**Explore o material:**
[1] Segundo o texto sobre o mundo conceitual, o que vendem as lojas de departamentos descritas, de um extremo ao outro?
[2] Atualize o texto sobre o mundo conceitual reescrevendo o trecho de "Outro dia entrei" até "tomar um café." com "atendente" substituído por "barista".

**Trecho do documento:**

•••

Mundo conceitual. Diante de tantas possibilidades, diante de tudo de muito, fica difícil escolher. Não bastasse um mundo que tem muito de tudo, quanto você pensa que encontrou o que precisava, acaba caindo numa dúvida atroz e cruel diante das possibilidades, variedades e multiplicidades.
Outro dia entrei para tomar um cafezinho. Café, sabe o que é. A atendente não se deu por satisfeita com a meu simples desejo por um café. Disparou um arsenal de possibilidades e combinações ( aromatizado, coado, prensado, a vácuo, decantado, com ou sem cafeína, diversos tipos de grãos...). A cada momento que imagina estar chegado perto do fechamento de pedido surgiam novas variantes. Ela começou num tom professoral a me dar uma aula sobre as diversas formas de preparo do dito cujo, fui me desligando da conversa e quase esqueci que tinha entrado ali somente para tomar um café.
Entrei numa padaria. Vieram na porta me buscar e sorridentemente me perguntaram se eu conhecia o conceito da casa. Eu só queria um pão. A coisa se repetiu. Antes que pudesse acessar o pão nosso de cada dia precisei ouvir uma missa sobre a casa, o pão, o fermento que era do tempo de Cristo. O pão não era nada de mais, meio igual, parecido, como os outros que já conheço...
Outra coisa que nunca funcionou para mim foi loja de departamentos. Dessas imensas que vendem de barco até dedal de costura. Vários andares, sobe para cá, desce para lá. Não consigo escolher nada. Saio em pânico e me sentindo levemente incapacitada para o consumo como é necessário ser para viver num mundo que te oferece muito de tudo.
O que dizem por ai, é que hoje em dia não basta consumir, você precisa viver uma "experiência" de consumo e para que isso aconteça... haja discurso para dourar a pílula!
E cardápio de restaurante então...!! É bom sentar com tempo e sem fome para se divertir lendo tudo o que está escrito.É tanta invencionice descritiva que aguça muito mais a falta de paciência do que as papilas gustativas.

•••

**Dados fornecidos:**

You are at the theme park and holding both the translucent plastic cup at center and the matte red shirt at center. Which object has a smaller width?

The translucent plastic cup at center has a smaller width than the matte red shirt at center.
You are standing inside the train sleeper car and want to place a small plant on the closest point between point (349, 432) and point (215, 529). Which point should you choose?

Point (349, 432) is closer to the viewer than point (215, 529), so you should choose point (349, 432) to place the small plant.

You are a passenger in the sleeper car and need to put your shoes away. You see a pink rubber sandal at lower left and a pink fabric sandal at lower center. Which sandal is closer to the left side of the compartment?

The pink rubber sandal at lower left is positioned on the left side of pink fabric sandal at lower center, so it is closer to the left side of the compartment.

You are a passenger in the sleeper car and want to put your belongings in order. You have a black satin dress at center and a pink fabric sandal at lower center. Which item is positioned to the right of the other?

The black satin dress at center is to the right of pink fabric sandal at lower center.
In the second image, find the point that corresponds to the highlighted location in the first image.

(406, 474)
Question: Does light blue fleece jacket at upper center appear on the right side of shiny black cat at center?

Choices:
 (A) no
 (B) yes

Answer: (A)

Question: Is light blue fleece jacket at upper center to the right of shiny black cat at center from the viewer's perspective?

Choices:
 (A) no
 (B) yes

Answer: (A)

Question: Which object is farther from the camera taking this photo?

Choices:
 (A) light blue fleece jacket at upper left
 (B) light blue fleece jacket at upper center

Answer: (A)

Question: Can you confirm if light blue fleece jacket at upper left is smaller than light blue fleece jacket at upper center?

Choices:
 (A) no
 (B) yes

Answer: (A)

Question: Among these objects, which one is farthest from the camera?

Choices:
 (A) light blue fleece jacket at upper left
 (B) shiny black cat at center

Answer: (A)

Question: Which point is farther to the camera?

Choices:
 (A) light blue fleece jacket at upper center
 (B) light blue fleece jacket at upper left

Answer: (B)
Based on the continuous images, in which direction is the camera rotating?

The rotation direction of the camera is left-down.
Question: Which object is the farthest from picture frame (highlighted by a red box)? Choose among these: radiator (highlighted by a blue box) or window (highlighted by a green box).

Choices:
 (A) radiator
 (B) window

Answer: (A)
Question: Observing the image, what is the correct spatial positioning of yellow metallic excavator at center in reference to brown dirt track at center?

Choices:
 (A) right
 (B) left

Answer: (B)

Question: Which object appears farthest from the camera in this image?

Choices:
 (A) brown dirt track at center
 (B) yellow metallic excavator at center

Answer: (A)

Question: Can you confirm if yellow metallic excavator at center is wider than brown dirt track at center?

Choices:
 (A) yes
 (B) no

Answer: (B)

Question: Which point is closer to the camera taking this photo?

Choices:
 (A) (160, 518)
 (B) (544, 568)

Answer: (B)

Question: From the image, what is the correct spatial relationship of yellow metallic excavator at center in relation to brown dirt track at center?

•••

**Respostas das tarefas:**
[1] Vendem de barco até dedal de costura.

[2]
Outro dia entrei para tomar um cafezinho. Café, sabe o que é. A barista não se deu por satisfeita com a meu simples desejo por um café. Disparou um arsenal de possibilidades e combinações ( aromatizado, coado, prensado, a vácuo, decantado, com ou sem cafeína, diversos tipos de grãos...). A cada momento que imagina estar chegado perto do fechamento de pedido surgiam novas variantes. Ela começou num tom professoral a me dar uma aula sobre as diversas formas de preparo do dito cujo, fui me desligando da conversa e quase esqueci que tinha entrado ali somente para tomar um café.